*WORK REQUEST:* Each line in the entries below that holds the string "models" must be copied.

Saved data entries
---+---
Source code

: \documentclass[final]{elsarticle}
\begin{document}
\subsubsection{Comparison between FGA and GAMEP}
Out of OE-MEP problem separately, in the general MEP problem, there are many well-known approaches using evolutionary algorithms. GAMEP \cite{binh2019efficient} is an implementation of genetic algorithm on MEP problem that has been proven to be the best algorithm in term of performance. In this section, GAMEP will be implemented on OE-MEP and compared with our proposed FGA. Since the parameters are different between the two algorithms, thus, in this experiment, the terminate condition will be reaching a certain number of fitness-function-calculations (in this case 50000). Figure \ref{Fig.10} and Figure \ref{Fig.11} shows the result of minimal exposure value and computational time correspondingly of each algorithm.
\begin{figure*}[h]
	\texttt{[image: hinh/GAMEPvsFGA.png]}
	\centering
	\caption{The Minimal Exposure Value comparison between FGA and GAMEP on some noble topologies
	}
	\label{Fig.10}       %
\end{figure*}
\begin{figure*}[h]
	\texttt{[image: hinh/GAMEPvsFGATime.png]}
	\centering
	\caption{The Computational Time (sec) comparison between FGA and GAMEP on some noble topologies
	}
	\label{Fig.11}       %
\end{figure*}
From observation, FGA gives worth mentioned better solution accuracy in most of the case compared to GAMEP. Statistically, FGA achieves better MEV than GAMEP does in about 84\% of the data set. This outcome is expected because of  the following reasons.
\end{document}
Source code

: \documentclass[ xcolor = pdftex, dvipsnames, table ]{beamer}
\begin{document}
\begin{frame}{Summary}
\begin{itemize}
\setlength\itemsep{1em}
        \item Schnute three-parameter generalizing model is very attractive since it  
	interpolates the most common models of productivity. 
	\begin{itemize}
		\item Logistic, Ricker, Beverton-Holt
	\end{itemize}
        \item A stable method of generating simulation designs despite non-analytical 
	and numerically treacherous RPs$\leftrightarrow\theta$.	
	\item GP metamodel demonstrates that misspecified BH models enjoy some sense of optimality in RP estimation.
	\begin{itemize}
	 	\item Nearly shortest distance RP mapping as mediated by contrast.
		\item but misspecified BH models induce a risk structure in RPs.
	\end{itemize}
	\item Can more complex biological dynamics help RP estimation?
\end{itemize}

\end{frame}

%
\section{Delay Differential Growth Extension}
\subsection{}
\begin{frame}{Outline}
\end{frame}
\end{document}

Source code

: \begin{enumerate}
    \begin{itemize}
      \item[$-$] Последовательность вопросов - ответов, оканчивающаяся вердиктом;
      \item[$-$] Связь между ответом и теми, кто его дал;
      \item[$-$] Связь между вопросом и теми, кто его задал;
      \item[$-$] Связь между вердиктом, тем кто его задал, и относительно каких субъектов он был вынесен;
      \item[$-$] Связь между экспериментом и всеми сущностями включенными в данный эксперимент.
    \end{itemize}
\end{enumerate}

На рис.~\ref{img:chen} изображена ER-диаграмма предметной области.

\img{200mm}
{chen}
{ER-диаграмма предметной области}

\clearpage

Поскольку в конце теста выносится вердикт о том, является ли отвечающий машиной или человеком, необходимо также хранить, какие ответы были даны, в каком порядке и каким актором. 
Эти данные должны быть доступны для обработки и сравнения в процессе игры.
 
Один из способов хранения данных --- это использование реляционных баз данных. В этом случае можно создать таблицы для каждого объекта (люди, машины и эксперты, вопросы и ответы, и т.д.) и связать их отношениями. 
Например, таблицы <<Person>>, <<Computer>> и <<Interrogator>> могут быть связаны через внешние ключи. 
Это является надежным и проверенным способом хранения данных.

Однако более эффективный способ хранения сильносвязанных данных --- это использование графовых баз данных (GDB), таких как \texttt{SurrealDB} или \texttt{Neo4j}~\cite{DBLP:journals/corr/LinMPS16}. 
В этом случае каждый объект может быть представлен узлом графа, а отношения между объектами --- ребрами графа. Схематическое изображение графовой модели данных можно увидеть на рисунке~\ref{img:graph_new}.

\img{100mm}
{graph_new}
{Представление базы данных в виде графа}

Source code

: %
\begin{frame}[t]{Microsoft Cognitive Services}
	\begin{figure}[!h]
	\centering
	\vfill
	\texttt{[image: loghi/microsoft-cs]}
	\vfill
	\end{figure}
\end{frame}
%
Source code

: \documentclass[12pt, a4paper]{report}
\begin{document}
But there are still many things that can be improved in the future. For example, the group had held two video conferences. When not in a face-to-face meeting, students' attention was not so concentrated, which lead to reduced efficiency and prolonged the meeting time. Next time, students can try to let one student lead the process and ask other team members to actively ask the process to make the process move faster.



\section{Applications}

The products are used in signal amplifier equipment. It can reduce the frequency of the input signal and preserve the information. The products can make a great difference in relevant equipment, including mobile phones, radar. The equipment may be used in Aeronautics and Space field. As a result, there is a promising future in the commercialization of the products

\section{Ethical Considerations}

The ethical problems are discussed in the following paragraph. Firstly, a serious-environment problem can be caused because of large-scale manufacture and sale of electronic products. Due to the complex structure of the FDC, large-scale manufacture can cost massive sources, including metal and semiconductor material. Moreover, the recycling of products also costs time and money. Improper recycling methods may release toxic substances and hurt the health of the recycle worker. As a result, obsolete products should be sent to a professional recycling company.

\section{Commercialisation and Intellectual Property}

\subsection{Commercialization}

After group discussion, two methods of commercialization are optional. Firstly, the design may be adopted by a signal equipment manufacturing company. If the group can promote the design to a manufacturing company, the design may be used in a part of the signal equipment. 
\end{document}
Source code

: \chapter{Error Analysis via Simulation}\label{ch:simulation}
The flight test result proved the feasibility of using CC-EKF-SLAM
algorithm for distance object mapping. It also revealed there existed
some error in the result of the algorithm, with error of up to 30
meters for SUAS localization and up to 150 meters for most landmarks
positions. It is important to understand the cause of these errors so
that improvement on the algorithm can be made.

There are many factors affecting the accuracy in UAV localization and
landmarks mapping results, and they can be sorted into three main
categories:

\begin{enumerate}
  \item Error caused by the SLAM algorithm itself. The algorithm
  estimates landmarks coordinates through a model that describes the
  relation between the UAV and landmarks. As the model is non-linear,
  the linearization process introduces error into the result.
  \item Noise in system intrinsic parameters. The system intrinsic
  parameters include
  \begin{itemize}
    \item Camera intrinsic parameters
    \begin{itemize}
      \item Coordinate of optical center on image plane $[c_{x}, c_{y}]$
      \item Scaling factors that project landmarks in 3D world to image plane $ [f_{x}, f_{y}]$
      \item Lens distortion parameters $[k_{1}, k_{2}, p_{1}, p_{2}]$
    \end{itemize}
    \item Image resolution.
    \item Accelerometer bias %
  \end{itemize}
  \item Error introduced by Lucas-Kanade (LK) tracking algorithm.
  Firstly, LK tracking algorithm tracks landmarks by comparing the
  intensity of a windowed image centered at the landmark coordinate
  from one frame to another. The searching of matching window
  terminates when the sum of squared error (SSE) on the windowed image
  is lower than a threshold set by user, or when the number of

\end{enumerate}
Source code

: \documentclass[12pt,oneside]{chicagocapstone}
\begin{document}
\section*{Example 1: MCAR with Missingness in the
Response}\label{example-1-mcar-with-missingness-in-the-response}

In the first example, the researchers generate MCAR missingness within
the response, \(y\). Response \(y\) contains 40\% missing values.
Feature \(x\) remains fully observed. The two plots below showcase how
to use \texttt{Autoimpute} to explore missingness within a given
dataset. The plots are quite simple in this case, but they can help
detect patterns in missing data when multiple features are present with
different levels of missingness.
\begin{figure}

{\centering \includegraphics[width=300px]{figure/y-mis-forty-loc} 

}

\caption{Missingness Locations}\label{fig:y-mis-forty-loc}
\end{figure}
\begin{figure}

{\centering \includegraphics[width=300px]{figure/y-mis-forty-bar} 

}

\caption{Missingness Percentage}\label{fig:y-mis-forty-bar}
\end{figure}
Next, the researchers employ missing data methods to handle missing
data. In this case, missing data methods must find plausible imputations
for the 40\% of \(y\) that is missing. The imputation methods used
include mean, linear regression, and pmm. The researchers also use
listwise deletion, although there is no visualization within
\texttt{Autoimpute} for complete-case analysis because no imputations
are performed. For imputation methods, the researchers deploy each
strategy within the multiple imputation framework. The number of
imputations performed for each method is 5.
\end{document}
---+---
*EXERCISE RESULT:*
	interpolates the most common models of productivity. 
	\item GP metamodel demonstrates that misspecified BH models enjoy some sense of optimality in RP estimation.
		\item but misspecified BH models induce a risk structure in RPs.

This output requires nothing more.